Problem to work on
Would you write out the entries that follow word for word, omitting any images?

-- Data excerpts follows --

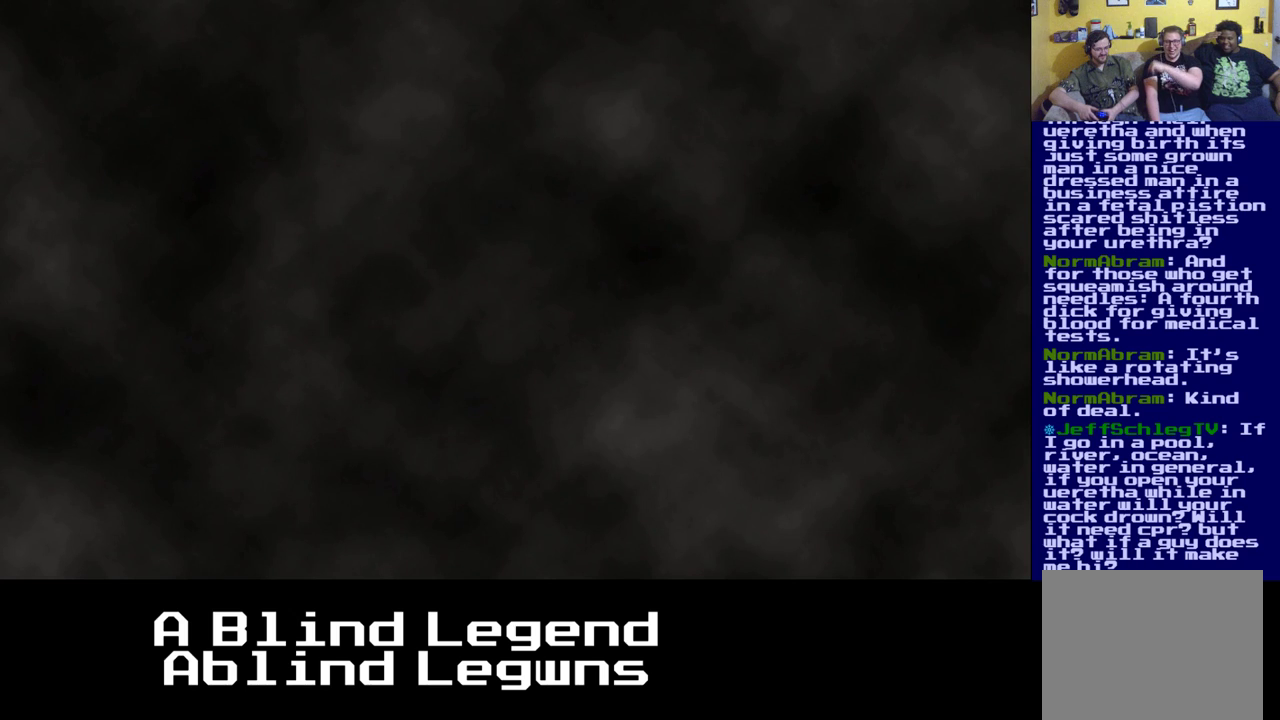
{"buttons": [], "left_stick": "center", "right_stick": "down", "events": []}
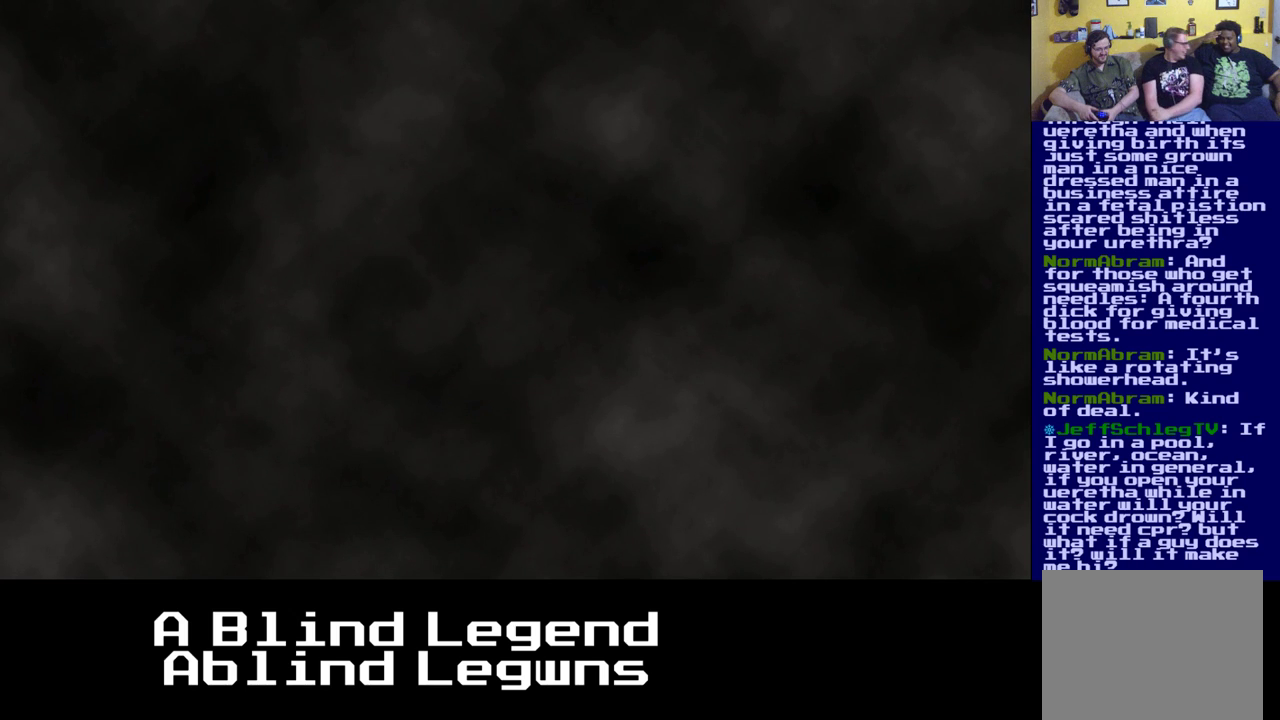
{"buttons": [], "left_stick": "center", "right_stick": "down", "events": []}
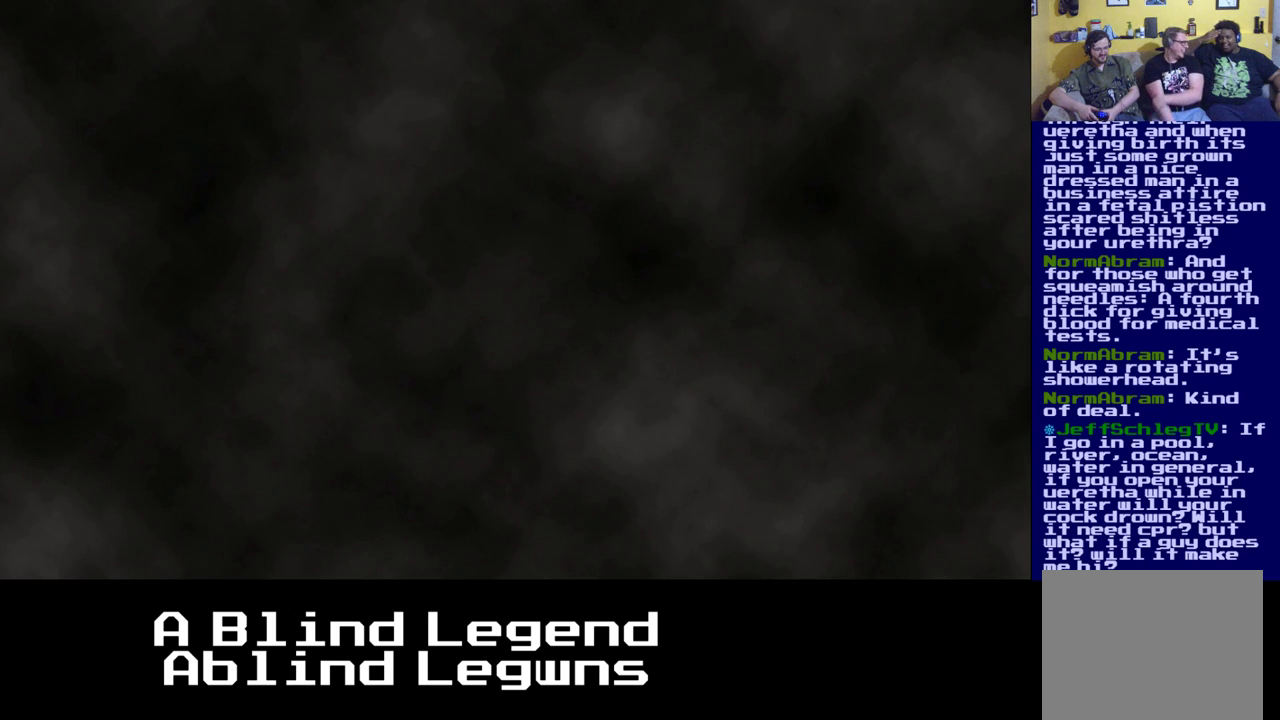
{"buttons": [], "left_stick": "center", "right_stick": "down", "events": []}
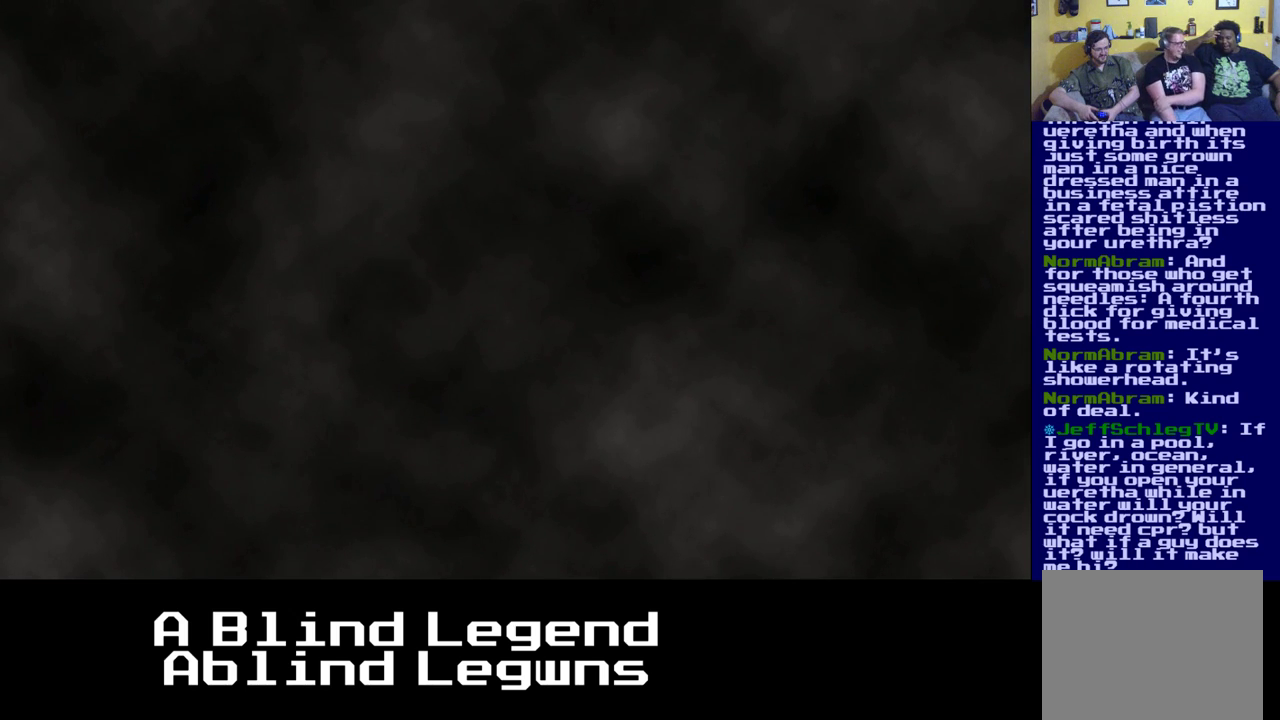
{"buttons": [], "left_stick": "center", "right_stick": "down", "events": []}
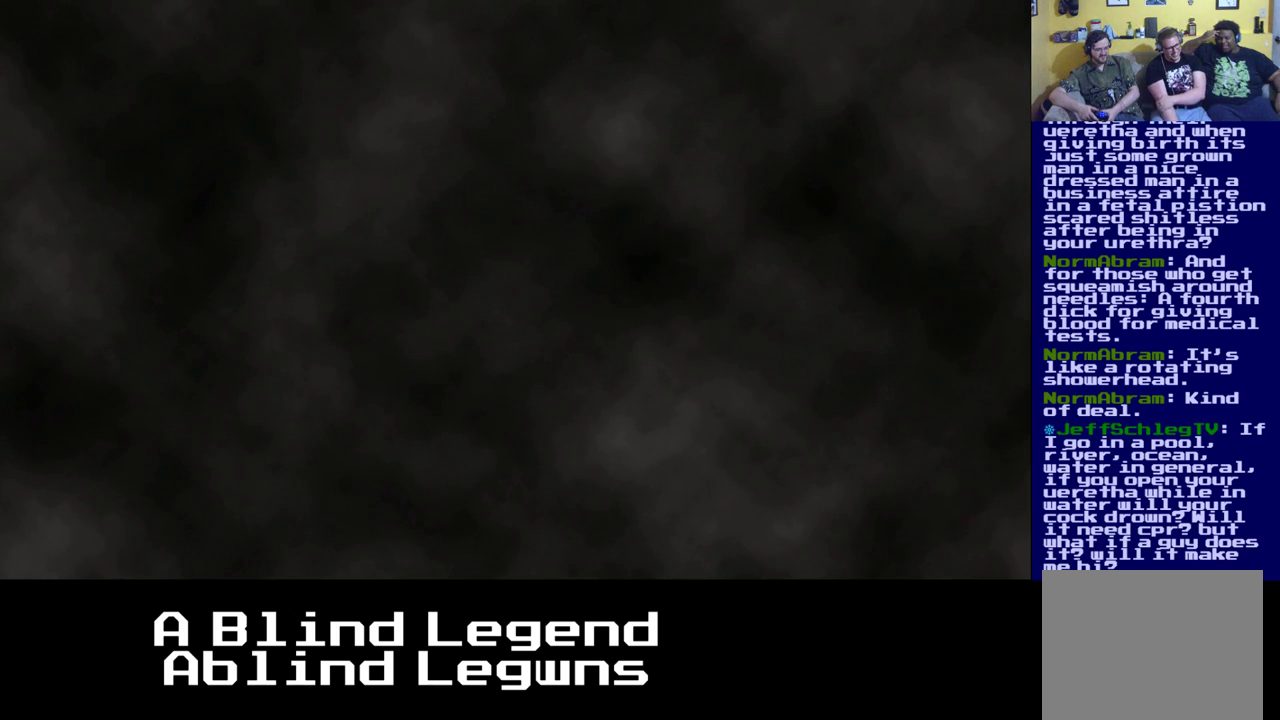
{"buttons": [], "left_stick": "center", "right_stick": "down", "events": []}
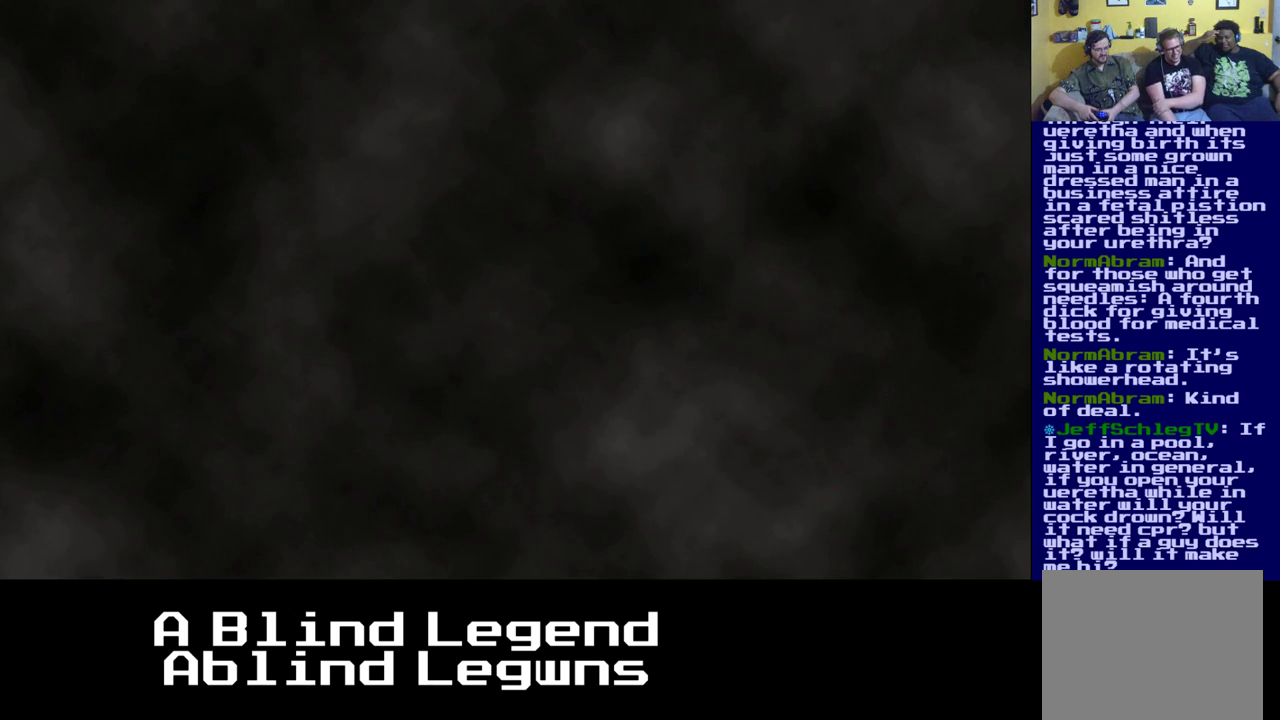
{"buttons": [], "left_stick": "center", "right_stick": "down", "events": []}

-- Data excerpts concluded --

Worked solution
{"buttons": [], "left_stick": "center", "right_stick": "down", "events": []}
{"buttons": [], "left_stick": "center", "right_stick": "down", "events": []}
{"buttons": [], "left_stick": "center", "right_stick": "down", "events": []}
{"buttons": [], "left_stick": "center", "right_stick": "down", "events": []}
{"buttons": [], "left_stick": "center", "right_stick": "down", "events": []}
{"buttons": [], "left_stick": "center", "right_stick": "down", "events": []}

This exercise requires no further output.